Le Nigeria n'est plus le principal risque d'Airtel
Pendant une grande partie des trois dernières années, le Nigeria a été à la fois la plus grande opportunité d'Airtel et son plus gros casse-tête comptable. La dévaluation du naira en 2023 et celle du kwacha malawite en novembre 2023 ont entraîné une perte exceptionnelle de change de 549 millions de dollars, contribuant à une perte après impôt de 89 millions de dollars pour l'exercice clos en mars 2024 d'Airtel Africa. Le chiffre d'affaires d'Airtel Nigeria a reculé de 29,37 %, pesant sur la performance du groupe, et l'entité nigériane a perdu sa place de premier contributeur au chiffre d'affaires du groupe.
Depuis lors, les hausses tarifaires, des dépenses clients plus élevées et un naira plus stable ont transformé le Nigeria, passé d'une source de volatilité des bénéfices à l'un des principaux moteurs de croissance d'Airtel. Le chiffre d'affaires du groupe a progressé de 29,47 % en mars 2026, tandis que celui d'Airtel Nigeria a augmenté de 52,92 %.
Au cours du trimestre de juin, le chiffre d'affaires nigérian a encore progressé de 50 %, tandis que le chiffre d'affaires à taux de change constant a augmenté de 29,8 %, ce qui suggère que l'écart entre ce qu'Airtel gagne localement et ce qu'il publie finalement en dollars continue de se réduire. Le chiffre d'affaires du groupe a progressé de 30,95 %.
Airtel n'est pas le seul opérateur à bénéficier du redressement du Nigeria. MTN Nigeria, détenue par MTN Group — principal concurrent d'Airtel sur plusieurs marchés africains — est également redevenue rentable en 2025 après de lourdes pertes un an plus tôt, ce qui suggère que le redressement reflète surtout l'amélioration de l'économie du secteur et pas seulement l'exécution propre à chaque entreprise. La stabilisation du naira et l'approbation par la Nigerian Communications Commission (NCC) de tarifs reflétant le marché ont restauré le pouvoir de fixation des prix dans l'ensemble du secteur, permettant aux opérateurs de convertir à nouveau la hausse de la demande de données en croissance des bénéfices.

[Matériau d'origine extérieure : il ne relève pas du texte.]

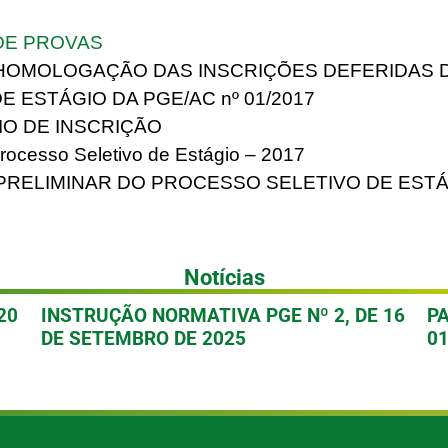
DE PROVAS
 HOMOLOGAÇÃO DAS INSCRIÇÕES DEFERIDAS
E ESTÁGIO DA PGE/AC nº 01/2017
O DE INSCRIÇÃO
Processo Seletivo de Estágio – 2017
PRELIMINAR DO PROCESSO SELETIVO DE ESTÁ
Notícias
20
INSTRUÇÃO NORMATIVA PGE Nº 2, DE 16
P
DE SETEMBRO DE 2025
0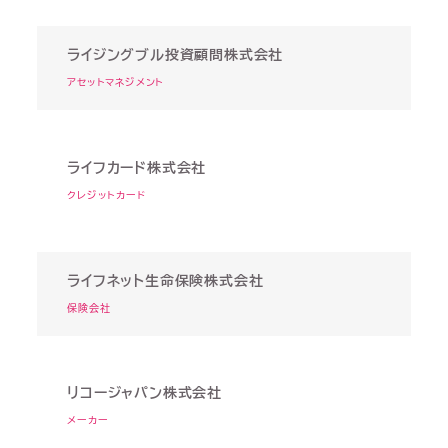
ライジングブル投資顧問株式会社
アセットマネジメント
ライフカード株式会社
クレジットカード
ライフネット生命保険株式会社
保険会社
リコージャパン株式会社
メーカー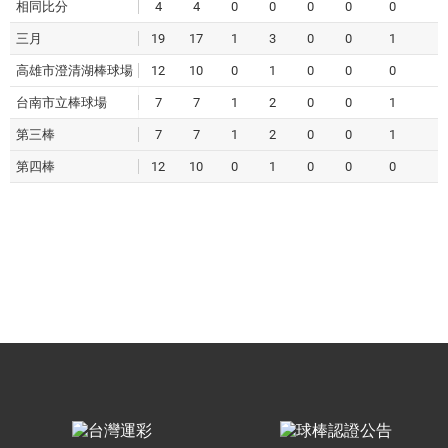
相同比分
4
4
0
0
0
0
0
0
三月
19
17
1
3
0
0
1
6
高雄市澄清湖棒球場
12
10
0
1
0
0
0
1
台南市立棒球場
7
7
1
2
0
0
1
5
第三棒
7
7
1
2
0
0
1
5
第四棒
12
10
0
1
0
0
0
1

Sunil Taldar, directeur général d'Airtel Africa, a déclaré aux investisseurs le 23 juillet que les revenus de la société ne bénéficiaient plus des ajustements tarifaires nigérians. « Ce qui souligne l'ampleur des opportunités de croissance sur nos marchés », a-t-il indiqué, selon la transcription de l'appel obtenue par TechCabal.

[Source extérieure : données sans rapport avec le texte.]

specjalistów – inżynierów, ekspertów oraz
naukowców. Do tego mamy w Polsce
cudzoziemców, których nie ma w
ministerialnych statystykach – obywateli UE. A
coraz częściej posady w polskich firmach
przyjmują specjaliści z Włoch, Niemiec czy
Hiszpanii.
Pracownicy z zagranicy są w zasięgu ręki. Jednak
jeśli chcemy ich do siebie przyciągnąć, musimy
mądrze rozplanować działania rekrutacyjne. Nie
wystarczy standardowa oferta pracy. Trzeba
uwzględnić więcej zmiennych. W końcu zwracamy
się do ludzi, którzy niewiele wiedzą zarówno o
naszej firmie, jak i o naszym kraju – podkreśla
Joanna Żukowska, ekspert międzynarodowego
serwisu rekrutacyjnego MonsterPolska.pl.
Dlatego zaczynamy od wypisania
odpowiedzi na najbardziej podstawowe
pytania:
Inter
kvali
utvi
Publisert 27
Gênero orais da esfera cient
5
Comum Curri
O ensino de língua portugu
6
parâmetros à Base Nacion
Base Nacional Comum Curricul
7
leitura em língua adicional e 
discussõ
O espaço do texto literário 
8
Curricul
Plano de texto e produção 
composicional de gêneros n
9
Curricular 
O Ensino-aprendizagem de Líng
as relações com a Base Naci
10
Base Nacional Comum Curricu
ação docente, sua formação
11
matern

Cela montre que la récente croissance d'Airtel dépend de moins en moins des hausses de prix réglementaires et de plus en plus de facteurs structurels tels que l'augmentation de la consommation de données, l'adoption des smartphones et les services financiers. Même si la volatilité des taux de change reste un risque et que le pouvoir d'achat des consommateurs demeure fragile, le Nigeria amplifie de nouveau les bénéfices d'Airtel au lieu de les diluer.
Une activité télécom fondamentalement différente
Le prochain milliard de dollars d'Airtel ne sera pas gagné en connectant des millions d'Africains qui n'ont jamais possédé de carte SIM. Il sera obtenu en convainquant les 189 millions de personnes déjà présentes sur son réseau dans 14 marchés africains de regarder une vidéo de plus, d'effectuer un paiement de plus, d'épargner un dollar de plus et de passer un peu plus de leur vie numérique dans l'écosystème d'Airtel.
Il s'agit d'une activité télécom fondamentalement différente de celle qu'Airtel a bâtie au cours des deux dernières décennies. Sa durabilité dépendra non seulement de l'accessibilité des smartphones, de la réglementation et de la concurrence, mais aussi du fait que les consommateurs africains continuent de transférer une part plus importante de leur vie économique sur leurs téléphones.